--- START ---

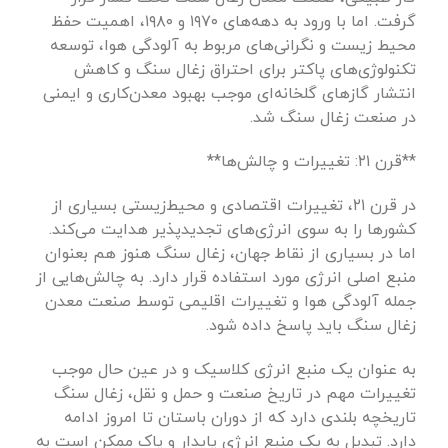
گرفت. اما با ورود به دهه‌های ۱۹۷۰ و ۱۹۸۰، اهمیت حفظ
محیط زیست و نگرانی‌های مربوط به آلودگی هوا، توسعه
تکنولوژی‌های پاکتر برای احتراق زغال سنگ و کاهش
انتشار گازهای گلخانه‌ای موجب بهبود معدن‌کاری و ایمنی
در صنعت زغال سنگ شد.
**قرن ۲۱: تغییرات و چالش‌ها**
در قرن ۲۱، تغییرات اقتصادی و محیط‌زیستی بسیاری از
کشورها را به سوی انرژی‌های تجدیدپذیر هدایت می‌کند.
اما در بسیاری از نقاط جهان، زغال سنگ هنوز هم بعنوان
منبع اصلی انرژی مورد استفاده قرار دارد. به چالش‌هایی از
جمله آلودگی هوا و تغییرات اقلیمی توسط صنعت معدن
زغال سنگ باید پاسخ داده شود.
به عنوان یک منبع انرژی کلاسیک و در عین حال موجب
تغییرات مهم در تاریخ صنعت و حمل و نقل، زغال سنگ
تاریخچه بلندی دارد که از دوران باستان تا امروز ادامه
دارد. تبدیل به یک منبع انرژی پایدار و پاک ممکن است به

--- END ---

▶ [What is being asked]: Transcribe the Persian text in the material above word for word, and leave the picture out of your answer.

▶ [Exercise answer]:
گرفت. اما با ورود به دهه‌های ۱۹۷۰ و ۱۹۸۰، اهمیت حفظ
محیط زیست و نگرانی‌های مربوط به آلودگی هوا، توسعه
تکنولوژی‌های پاکتر برای احتراق زغال سنگ و کاهش
انتشار گازهای گلخانه‌ای موجب بهبود معدن‌کاری و ایمنی
در صنعت زغال سنگ شد.
**قرن ۲۱: تغییرات و چالش‌ها**
در قرن ۲۱، تغییرات اقتصادی و محیط‌زیستی بسیاری از
کشورها را به سوی انرژی‌های تجدیدپذیر هدایت می‌کند.
اما در بسیاری از نقاط جهان، زغال سنگ هنوز هم بعنوان
منبع اصلی انرژی مورد استفاده قرار دارد. به چالش‌هایی از
جمله آلودگی هوا و تغییرات اقلیمی توسط صنعت معدن
زغال سنگ باید پاسخ داده شود.
به عنوان یک منبع انرژی کلاسیک و در عین حال موجب
تغییرات مهم در تاریخ صنعت و حمل و نقل، زغال سنگ
تاریخچه بلندی دارد که از دوران باستان تا امروز ادامه
دارد. تبدیل به یک منبع انرژی پایدار و پاک ممکن است به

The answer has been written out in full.